What is the biggest risk in multi-tenant design?

Cross-tenant data exposure caused by missing query filters, incorrect joins, unscoped caches, or workers running without tenant context.

How should billing map to tenants?

Attach subscription records to the account or organization, not just the user. Access control and feature gating should resolve from the tenant subscription state. See Stripe Subscription Setup (Step-by-Step).

Is schema-per-tenant a good middle ground?

Sometimes, but migrations, connection management, and tooling become more complex than shared tables. For most small SaaS apps, shared tables are simpler and safer to operate.

Should I put tenant_id on the users table?

Only if users belong to exactly one tenant. Most SaaS apps should keep users global and connect them to accounts through a memberships table.

Can row-level security replace application checks?

No. Use RLS as defense in depth, not as the primary design.

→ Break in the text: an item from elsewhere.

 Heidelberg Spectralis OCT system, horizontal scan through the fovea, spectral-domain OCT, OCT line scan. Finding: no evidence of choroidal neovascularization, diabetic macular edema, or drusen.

When should I move a tenant to a dedicated database?

When compliance, performance isolation, data residency, or customer-specific operational requirements justify the added ops cost.

Final takeaway

For indie builders and small SaaS teams, shared app + shared database + account_id scoping is the safest default to ship quickly.

Design your schema, auth, billing, and logs around account boundaries from day one. Add stronger isolation only when you can prove the business or technical need.